Danga::Socket
From FlimzyWiki
(diff) ←Older revision | Current revision | Newer revision→ (diff)
Contents |
Overview
Danga::Socket is an "event loop and event-driven async socket base class" perl module written by Brad Fitzpatrick. The documentation, however, is sparse. The official documentation says "For now, see servers using Danga::Socket for guidance. For example: perlbal, mogilefsd, or ddlockd."
So, that's exactly what I've been doing... and this page is the result of my reading of source code from projects that use Danga::Socket, and making notes for my own reference. It is my hope that these notes may also be useful to other folks out there somewhere.
Why Async?
See The C10K problem for a somewhat outdated, but still mostly relevant, discussion of why asynchronous program design makes sense.
For server applications (on Unix, specifically), there are a number of common models, that I will mention as a back-drop for why async is better (at least for some applications).
- Fork -- Each new request results in a fork of a new process to handle that request, then dies. One example is the 'init' server.
- Prefork -- This is the model most commonly used by Apache, SpamAssassin, and many other common daemons. A single master process keeps a number of child processes running. Each child process handles a single request at a time, but may handle multiple requests over time. This is generally much more efficient than the Fork model, because startup overhead only happens once per child process, rather than once per network request.
- Async -- A single process handles and juggles all requests simultaneously, handing work off to worker threads or processes. This makes more much more complicated program design (probably the main reason it's not very prevalent), but can be far more efficient.
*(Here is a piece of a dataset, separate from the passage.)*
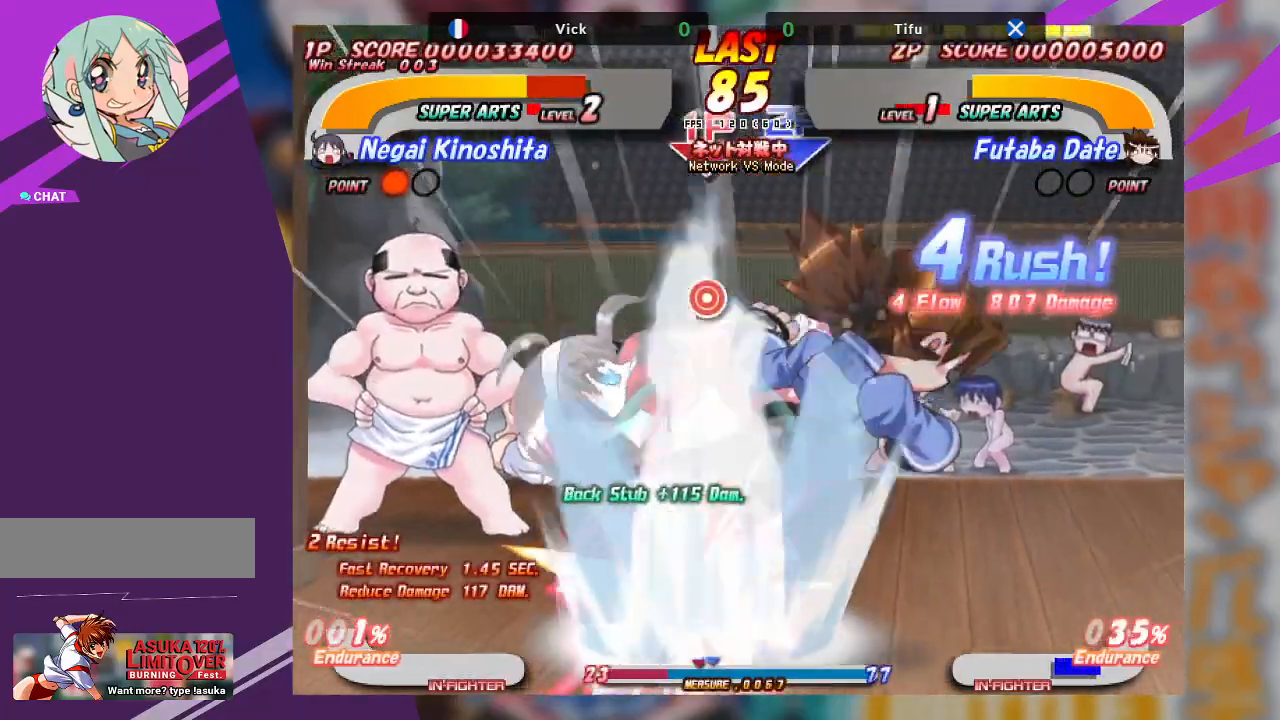
{"dt_ms": 500, "buttons": [], "left_stick": "up", "events": [[50, "CROSS", "up"], [150, "CROSS", "down"], [200, "left_stick", "up"], [267, "CROSS", "up"], [333, "CROSS", "down"], [433, "CROSS", "up"]]}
This model generally uses much less memory and has less overhead than even prefork, because while one connection may be waiting for something to happen, the same process(es) can handle other connections.
Process Flow
As someone who has never attempted async programming before, in any language, the first hurdle I had to overcome was simply understanding the theory of how async programming works.
This is by no means intended to be an all-inclusive discussion of async programming. Any claims of "how its done" are meant only to mean "how I've seen it done" or "how I do it". If you know of another way that you think is better, please use it (and let me know about it if you feel like it).
The Parent Process
When the program starts, it binds to a TCP or Unix socket, possibly spawns some worker processes, then enters an event loop. In the event loop, each active connection is checked for activity, and when activity occurs, it does something, then goes on to check the next connection. Note that while it is possible to do all work in threads, I choose to investigate how to do them in worker processes, because this is the model I intend to use, for various reasons.
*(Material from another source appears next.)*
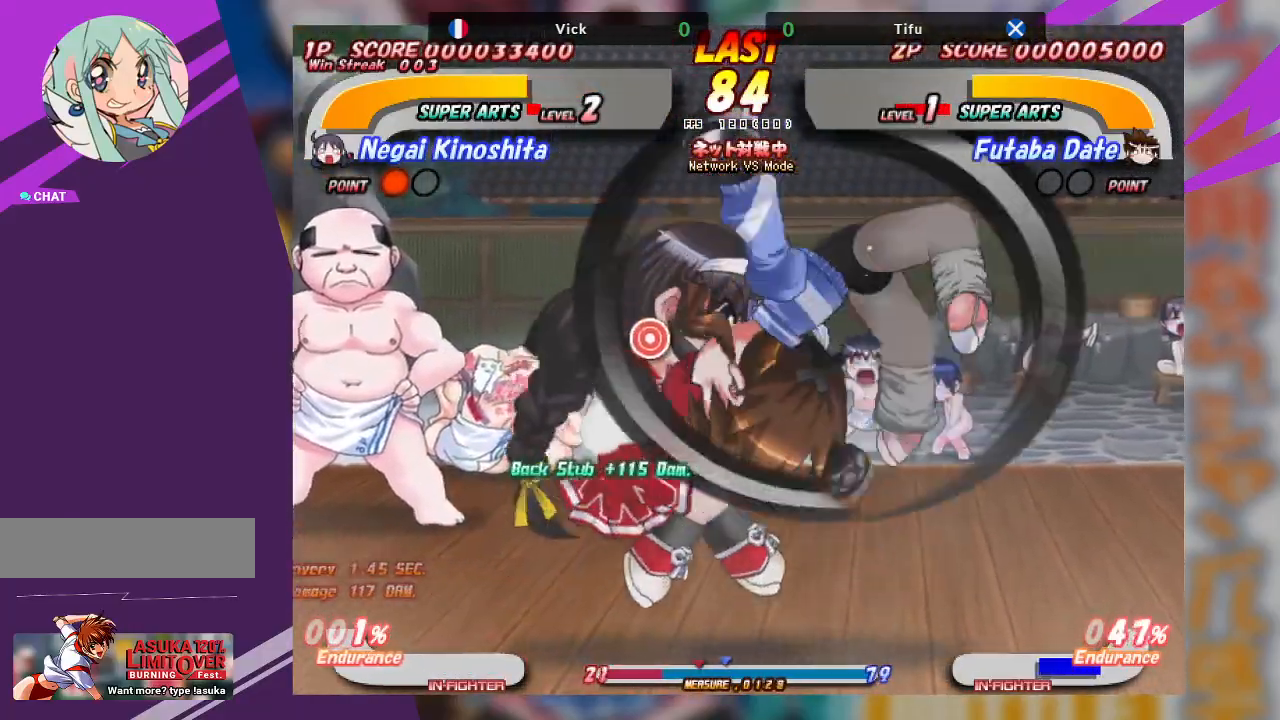
{"dt_ms": 500, "buttons": [], "left_stick": "down-right", "events": [[17, "left_stick", "center"], [350, "left_stick", "right"], [433, "left_stick", "down-right"]]}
Here is my (most likely poor) attempt at ASCII art demonstrating the concept:
----- Beginning of event loop | +-(1)-------- Listen to TCP or Unix socket | +-(2)-------- A network connection from somewhere | +-(3)-------- A worker process | +-(4)-------- A worker process | +-(5)-------- A network connection from somewhere else | ----- End of event loop
In the diagram, there are two worker processes (communicating over a pipe with the parent process) and two network connections. When a network request comes in to do something, the parent process assigns that work to an idle worker process, then enters the event loop again. When the worker process is done, the parent process takes the result and hands it to the network connection.
As an example, the network client connected to slot 2 makes a request for a directory listing of files it can download. The parent process, on its next iteration through the loop, takes the request at slot 2. It finds that worker process (4) is idle, so asks worker process (4) to formulate a directory listing. It then continues through the loop, slots 3,4, and 5 are all idle. It loops again a few dozen more times, then worker process (4) finishes its directory listing, and returns it to the parent process. The parent process takes the output from the worker and passes it on to the client network connection in slot 2.
The advantage here is that if the client network connection in slot 5 had also requested some information at any time, the parent process could have handed it off to worker process 3, while worker process 4 was still formulating the directory listing for client network connection 2.